§ SOURCE TEXT
All of lore.kernel.org
 help / color / mirror / Atom feed
From: Ramkumar Ramachandra <artagnon@gmail.com>
To: "dev@subversion.apache.org" <dev@subversion.apache.org>,
	Bert Huijben <rhuijben@collab.net>,
	Daniel Shahaf <d.s@daniel.shahaf.name>,
	Will Palmer <wmpalmer@gmail.com>,
	David Michael B
Subject: Re: [PATCH v2] Add svnrdump
Date: Thu, 15 Jul 2010 21:02:20 +0200	[thread overview]
Message-ID: <20100715190220.GI22574@debian> (raw)
In-Reply-To: <20100713201105.GN13310@ted.stsp.name>

Hi Stefan,

Stefan Sperling writes:
> Review below.

First, thanks for the detailed review! I'll be travelling over the
next few days starting tomorrow, and didn't want to delay the response
to your review: I've marked some items "TODO" so that I can grep for
them when I'm back in India and fix them.

> This diff is needed to build svnrdump as part of svn on Unix:
> 
> Index: build.conf
> ===================================================================
> --- build.conf	(revision 963733)
> +++ build.conf	(working copy)
> @@ -167,6 +167,13 @@ libs = libsvn_wc libsvn_subr apriconv apr
>  install = bin
>  manpages = subversion/svnversion/svnversion.1
>  
> +[svnrdump]
> +description = Subversion remote repository dumper
> +type = exe
> +path = subversion/svnrdump
> +libs = libsvn_client libsvn_ra libvsvn_delta libsvn_subr apr
> +install = bin
> +
>  # Support for GNOME Keyring
>  [libsvn_auth_gnome_keyring]
>  description = Subversion GNOME Keyring Library

Thanks! Now included.

> Can you include the above bit in your diff, please, and create follow-up
> diffs relative to the root of a Subversion trunk working copy? Thanks.

Ah, I wasn't paying attention. `git diff` always produces diffs
relative to the root.

> Please also add a man page similar to the one of svnsync.
> Even though I don't like the fact that our man pages simply refer to
> the Subversion book rather than providing a small and useful subset of it,
> it's good to at least be consistent about it.

Fixed.

> > +struct dump_edit_baton {
> 
> Please add a comment here explaining what the stream is used for,
> for instance /* The output stream we write the dumpfile to. */
> 
> > +  svn_stream_t *stream;

Fixed.

> > +  svn_revnum_t current_rev;
> 
> This is only incremented by never used?

Fixed.

> > +
> > +  /* pool is for per-edit-session allocations */
> > +  apr_pool_t *pool;
> > +
> > +  /* Store the properties that changed */
> > +  apr_hash_t *properties;
> > +  apr_hash_t *del_properties; /* Value is always 0x1 */
> 
> Just say "value is undefined". Or use an apr_array_header_t.

Fixed.

> A comment here saying what propstring is for would be nice.
> 
> > +  svn_stringbuf_t *propstring;

Fixed.

> > +
> > +  /* Was a copy command issued? */
> > +  svn_boolean_t is_copy;
> 
> Copy of what and when? This baton is global for the entire edit...

§ CHECK YOUR UNDERSTANDING
[a] List every member of the dump_edit_baton struct that is declared in the svnrdump review, giving each one's type and name.
[b] Reproduce word for word everything in the svnrdump review from "Thanks! Now included." down to "consistent about it.".
[c] Write the next part of the svnrdump review, picking up right after its final line.
Nothing in the material after the svnrdump review is needed.

§ INFORMATION SUPPLIED

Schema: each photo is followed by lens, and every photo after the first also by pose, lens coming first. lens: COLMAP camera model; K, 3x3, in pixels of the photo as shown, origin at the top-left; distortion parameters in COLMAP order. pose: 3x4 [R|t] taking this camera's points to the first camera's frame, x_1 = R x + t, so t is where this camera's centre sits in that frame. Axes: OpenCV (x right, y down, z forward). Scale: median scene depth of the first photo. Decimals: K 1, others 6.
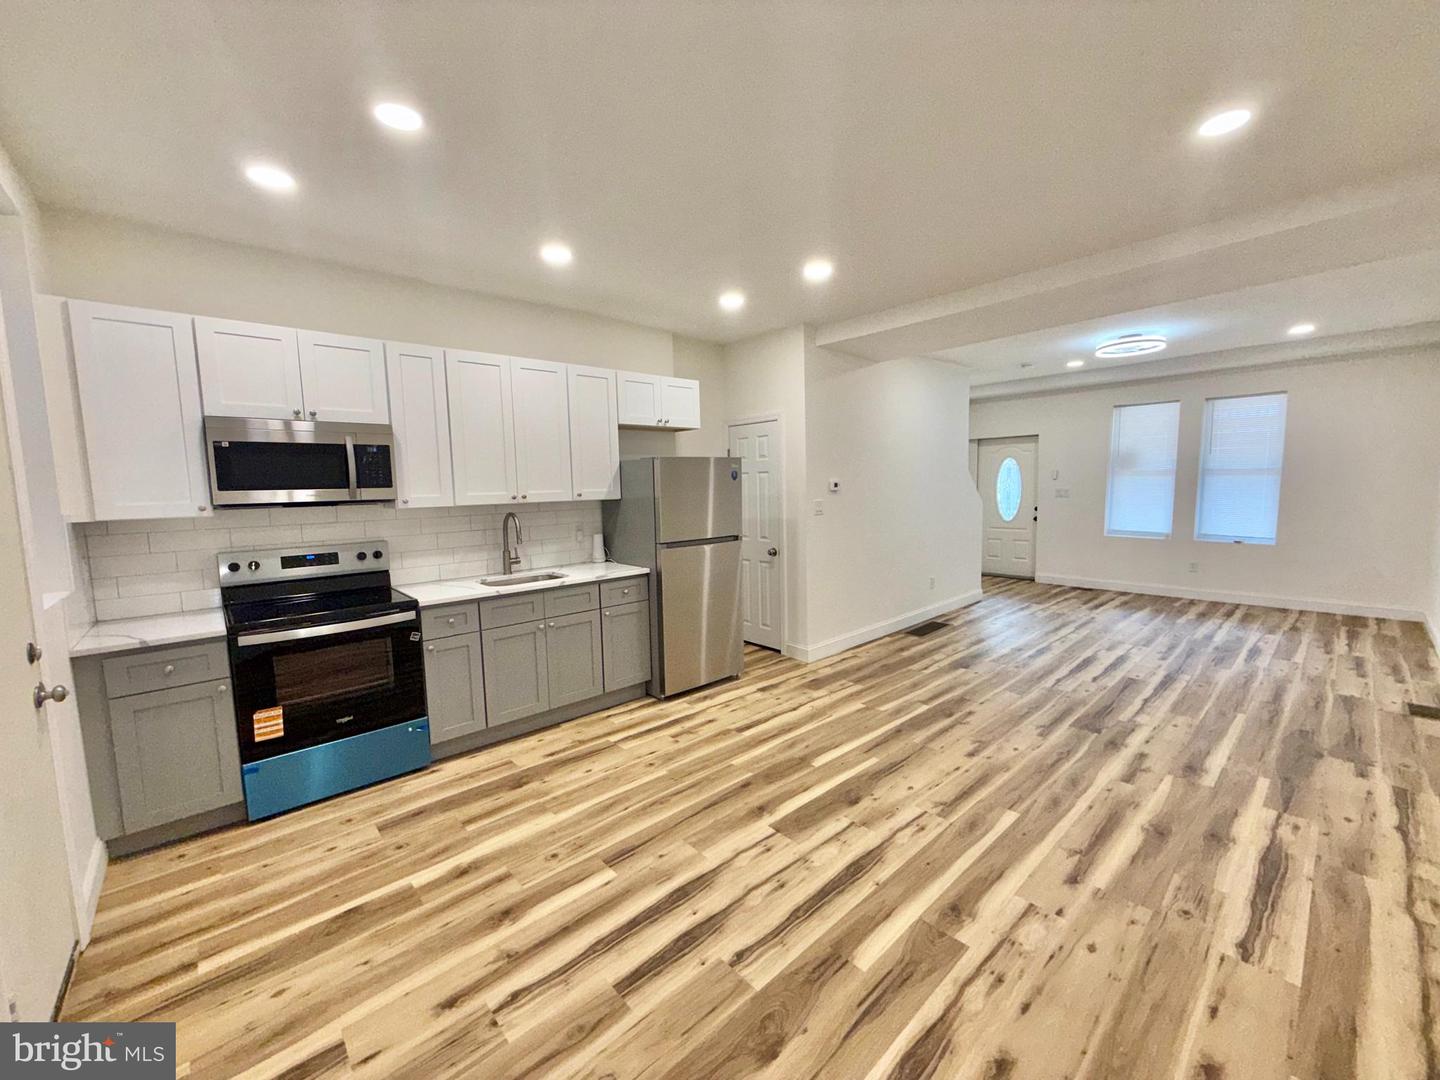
lens RADIAL K [[575.3, 0, 714.8], [0, 575.3, 539.8], [0, 0, 1]] dist [-0.000268, -0.000110]
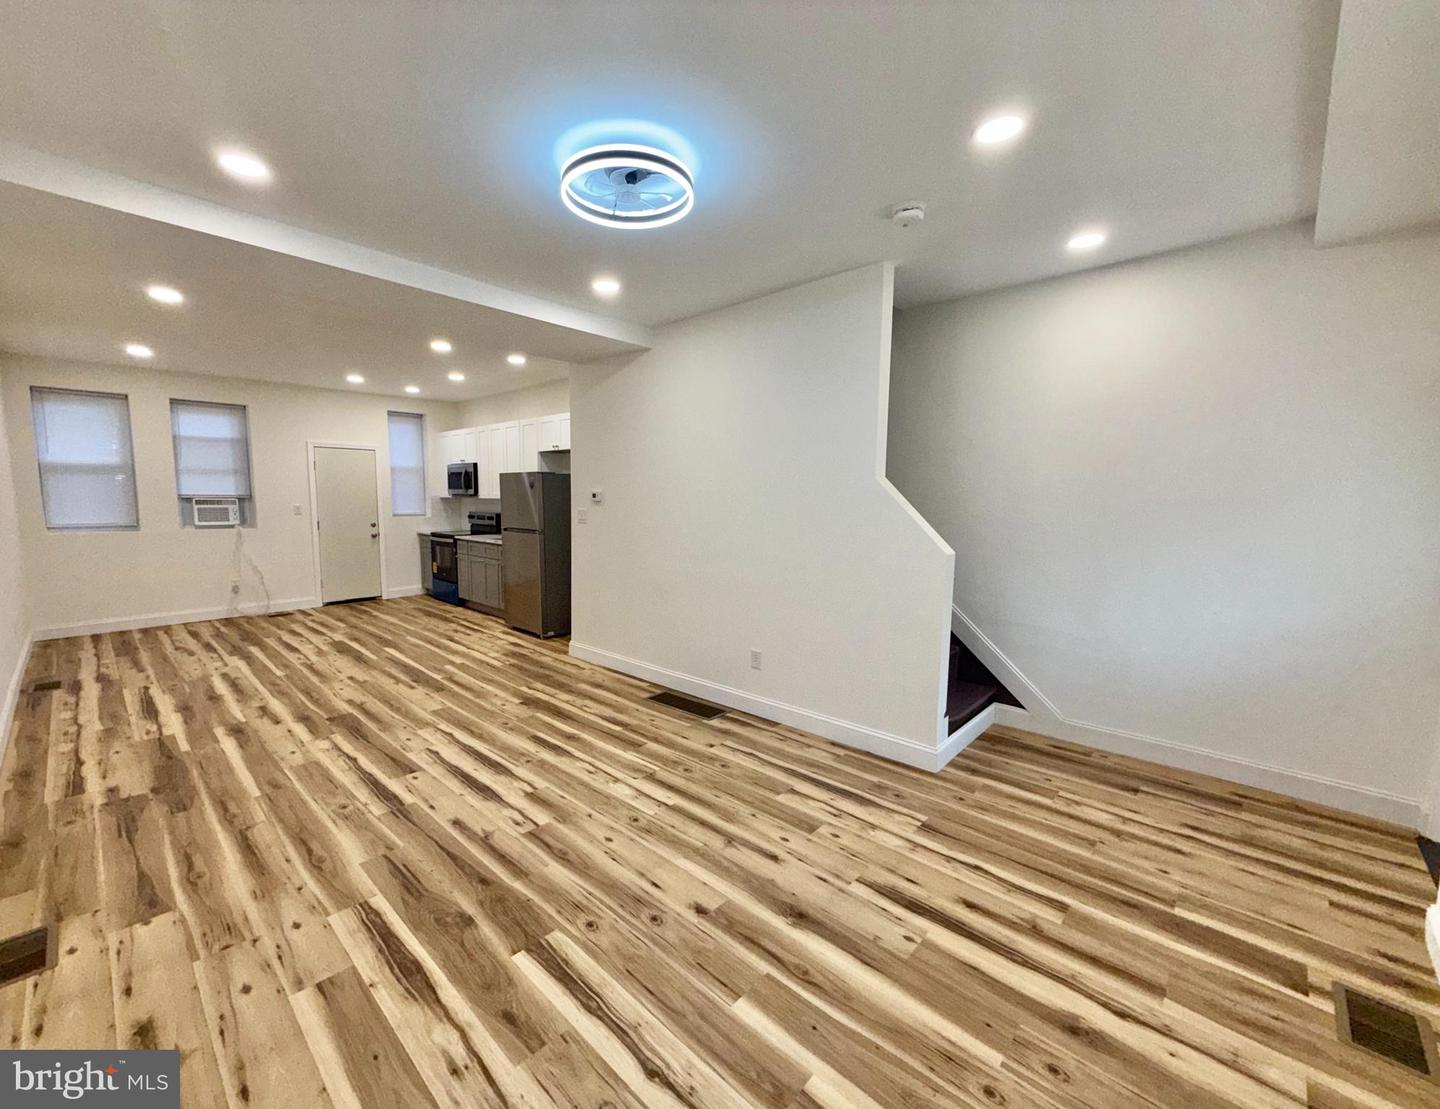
lens RADIAL K [[598.7, 0, 690.4], [0, 598.7, 554.3], [0, 0, 1]] dist [0.000260, -0.000480]
pose [[0.066353, 0.123511, -0.990122, 1.646627], [-0.108124, 0.987356, 0.115920, -0.173789], [0.991921, 0.099365, 0.078869, 1.421118]]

§ RESPONSES PER TASK
[a]
- svn_stream_t *stream
- svn_revnum_t current_rev
- apr_pool_t *pool
- apr_hash_t *properties
- apr_hash_t *del_properties
- svn_stringbuf_t *propstring
- svn_boolean_t is_copy

[b]
Thanks! Now included.

> Can you include the above bit in your diff, please, and create follow-up
> diffs relative to the root of a Subversion trunk working copy? Thanks.

Ah, I wasn't paying attention. `git diff` always produces diffs
relative to the root.

> Please also add a man page similar to the one of svnsync.
> Even though I don't like the fact that our man pages simply refer to
> the Subversion book rather than providing a small and useful subset of it,
> it's good to at least be consistent about it.

[c]
> 
> Going through the code, I see that you're using this to indicate to
> dump_node() whether an add_directory() or add_file() was in fact a copy.
> Why not remove this field from the struct and add it as a parameter to
> dump_node instead?

TODO.

> > +
> > +  /* Path of changed file */
> > +  const char *changed_path;
> 
> The changed_path field seems to be unused.
> 
> According to comments in open_file() and add_file(), change_file_prop()
> and apply_textdelta() should be using this but they aren't.

TODO.

> > +  /* Temporary file to write delta to along with its checksum */
> > +  char *temp_filepath;
> 
> That's a poor variable name. What about delta_abspath?

Fixed.

> > +  svn_checksum_t *checksum;
> 
> And rename this to delta_checksum?

Actually, I figured this wasn't used and removed it.

> > +
> > +  /* Flags to trigger dumping props and text */
> > +  svn_boolean_t must_dump_props;
> > +  svn_boolean_t must_dump_text;
> 
> I'd call these dump_props and dump_text, but that's a matter of taste.

Fixed.

> > +  svn_boolean_t dump_props_pending;
> > +};
> > +
> > +struct dir_baton {
> > +  struct dump_edit_baton *eb;
> > +  struct dir_baton *parent_dir_baton;
> > +
> > +  /* is this directory a new addition to this revision? */
> > +  svn_boolean_t added;
> > +
> > +  /* has this directory been written to the output stream? */
> > +  svn_boolean_t written_out;
> > +
> > +  /* the absolute path to this directory */
> > +  const char *path;
> 
> In code written post-svn-1.6, we usually call absolute paths
> something_abspath. E.g. local_abspath is an absolute path in a
> filesystem on the client (but not in the repository).
> 
> Elsewhere, this is called 'full_path' which would be fine name
> for this field, too. (Though any full_path variable you see in svn
> most likely pre-dates the *_abspath convention.)

Renamed path to abspath.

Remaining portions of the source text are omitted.